- Data
━━━━━━━━━━━━━━━━

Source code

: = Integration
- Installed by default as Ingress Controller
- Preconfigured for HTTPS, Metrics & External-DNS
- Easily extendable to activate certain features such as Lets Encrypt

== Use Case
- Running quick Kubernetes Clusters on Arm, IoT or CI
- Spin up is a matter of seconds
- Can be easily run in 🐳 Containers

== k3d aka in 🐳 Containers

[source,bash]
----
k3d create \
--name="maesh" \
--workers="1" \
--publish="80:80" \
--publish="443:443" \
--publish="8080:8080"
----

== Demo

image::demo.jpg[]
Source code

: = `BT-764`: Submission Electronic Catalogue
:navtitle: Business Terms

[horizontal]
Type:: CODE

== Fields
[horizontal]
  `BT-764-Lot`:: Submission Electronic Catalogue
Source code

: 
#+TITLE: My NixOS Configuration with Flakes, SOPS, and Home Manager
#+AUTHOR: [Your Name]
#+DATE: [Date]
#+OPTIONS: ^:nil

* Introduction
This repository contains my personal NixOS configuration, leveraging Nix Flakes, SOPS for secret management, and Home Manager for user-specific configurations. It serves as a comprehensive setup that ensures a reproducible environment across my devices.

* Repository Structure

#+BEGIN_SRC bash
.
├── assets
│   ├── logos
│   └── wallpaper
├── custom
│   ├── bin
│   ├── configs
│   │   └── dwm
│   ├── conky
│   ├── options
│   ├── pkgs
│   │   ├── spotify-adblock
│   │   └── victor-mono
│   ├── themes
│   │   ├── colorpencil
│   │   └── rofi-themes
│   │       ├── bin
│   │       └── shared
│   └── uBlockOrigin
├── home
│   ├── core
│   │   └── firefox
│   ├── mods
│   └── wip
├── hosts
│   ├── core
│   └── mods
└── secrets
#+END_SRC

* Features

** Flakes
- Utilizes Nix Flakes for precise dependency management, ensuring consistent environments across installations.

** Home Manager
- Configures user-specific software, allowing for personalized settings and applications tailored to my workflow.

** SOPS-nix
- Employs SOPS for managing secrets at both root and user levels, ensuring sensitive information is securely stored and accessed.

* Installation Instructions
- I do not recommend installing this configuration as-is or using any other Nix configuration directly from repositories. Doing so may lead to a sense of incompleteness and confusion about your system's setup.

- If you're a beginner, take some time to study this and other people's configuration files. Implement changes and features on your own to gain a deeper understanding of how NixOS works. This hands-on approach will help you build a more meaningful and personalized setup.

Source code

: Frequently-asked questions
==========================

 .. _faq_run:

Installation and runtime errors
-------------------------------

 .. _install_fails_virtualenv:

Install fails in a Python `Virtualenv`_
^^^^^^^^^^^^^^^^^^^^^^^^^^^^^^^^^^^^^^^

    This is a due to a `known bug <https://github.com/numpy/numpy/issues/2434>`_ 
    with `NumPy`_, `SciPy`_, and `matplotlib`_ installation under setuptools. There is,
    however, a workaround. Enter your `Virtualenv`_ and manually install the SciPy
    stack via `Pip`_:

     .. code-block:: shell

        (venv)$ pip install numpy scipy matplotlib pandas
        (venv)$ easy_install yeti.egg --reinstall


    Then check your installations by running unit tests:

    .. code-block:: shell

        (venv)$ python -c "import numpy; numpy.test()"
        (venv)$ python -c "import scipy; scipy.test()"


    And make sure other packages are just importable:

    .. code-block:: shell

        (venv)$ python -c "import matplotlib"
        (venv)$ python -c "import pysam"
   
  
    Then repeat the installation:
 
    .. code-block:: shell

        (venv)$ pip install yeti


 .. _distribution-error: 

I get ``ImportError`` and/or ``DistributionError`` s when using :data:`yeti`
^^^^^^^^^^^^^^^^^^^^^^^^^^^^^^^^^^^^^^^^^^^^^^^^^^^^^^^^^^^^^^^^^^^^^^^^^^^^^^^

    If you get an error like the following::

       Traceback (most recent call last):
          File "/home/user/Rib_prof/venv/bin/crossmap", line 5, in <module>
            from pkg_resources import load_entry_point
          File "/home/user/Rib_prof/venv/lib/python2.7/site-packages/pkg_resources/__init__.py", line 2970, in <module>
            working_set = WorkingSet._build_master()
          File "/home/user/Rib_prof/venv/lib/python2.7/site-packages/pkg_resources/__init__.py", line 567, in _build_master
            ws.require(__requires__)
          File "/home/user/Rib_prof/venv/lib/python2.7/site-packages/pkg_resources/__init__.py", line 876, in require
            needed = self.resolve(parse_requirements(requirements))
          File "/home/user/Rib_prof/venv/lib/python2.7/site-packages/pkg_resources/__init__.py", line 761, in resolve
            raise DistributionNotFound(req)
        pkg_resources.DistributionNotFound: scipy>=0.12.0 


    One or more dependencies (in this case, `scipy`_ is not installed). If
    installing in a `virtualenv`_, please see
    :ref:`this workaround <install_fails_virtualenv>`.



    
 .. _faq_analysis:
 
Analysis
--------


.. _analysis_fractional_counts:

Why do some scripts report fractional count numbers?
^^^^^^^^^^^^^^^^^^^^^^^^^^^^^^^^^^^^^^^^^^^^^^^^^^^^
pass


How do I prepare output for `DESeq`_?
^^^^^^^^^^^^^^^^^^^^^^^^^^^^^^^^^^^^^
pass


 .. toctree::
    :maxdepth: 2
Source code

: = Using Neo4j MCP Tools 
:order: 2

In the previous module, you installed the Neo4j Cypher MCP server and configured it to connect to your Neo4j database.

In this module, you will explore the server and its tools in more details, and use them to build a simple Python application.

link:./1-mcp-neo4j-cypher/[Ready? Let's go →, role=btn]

━━━━━━━━━━━━━━━━

- Directions for this task
Retype exactly the lines above, from the one with "#+BEGIN_SRC bash" through the one with "This is a due", inclusive.

- Response
#+BEGIN_SRC bash
.
├── assets
│   ├── logos
│   └── wallpaper
├── custom
│   ├── bin
│   ├── configs
│   │   └── dwm
│   ├── conky
│   ├── options
│   ├── pkgs
│   │   ├── spotify-adblock
│   │   └── victor-mono
│   ├── themes
│   │   ├── colorpencil
│   │   └── rofi-themes
│   │       ├── bin
│   │       └── shared
│   └── uBlockOrigin
├── home
│   ├── core
│   │   └── firefox
│   ├── mods
│   └── wip
├── hosts
│   ├── core
│   └── mods
└── secrets
#+END_SRC

* Features

** Flakes
- Utilizes Nix Flakes for precise dependency management, ensuring consistent environments across installations.

** Home Manager
- Configures user-specific software, allowing for personalized settings and applications tailored to my workflow.

** SOPS-nix
- Employs SOPS for managing secrets at both root and user levels, ensuring sensitive information is securely stored and accessed.

* Installation Instructions
- I do not recommend installing this configuration as-is or using any other Nix configuration directly from repositories. Doing so may lead to a sense of incompleteness and confusion about your system's setup.

- If you're a beginner, take some time to study this and other people's configuration files. Implement changes and features on your own to gain a deeper understanding of how NixOS works. This hands-on approach will help you build a more meaningful and personalized setup.

Source code

: Frequently-asked questions
==========================

 .. _faq_run:

Installation and runtime errors
-------------------------------

 .. _install_fails_virtualenv:

Install fails in a Python `Virtualenv`_
^^^^^^^^^^^^^^^^^^^^^^^^^^^^^^^^^^^^^^^

    This is a due to a `known bug <https://github.com/numpy/numpy/issues/2434>`_ 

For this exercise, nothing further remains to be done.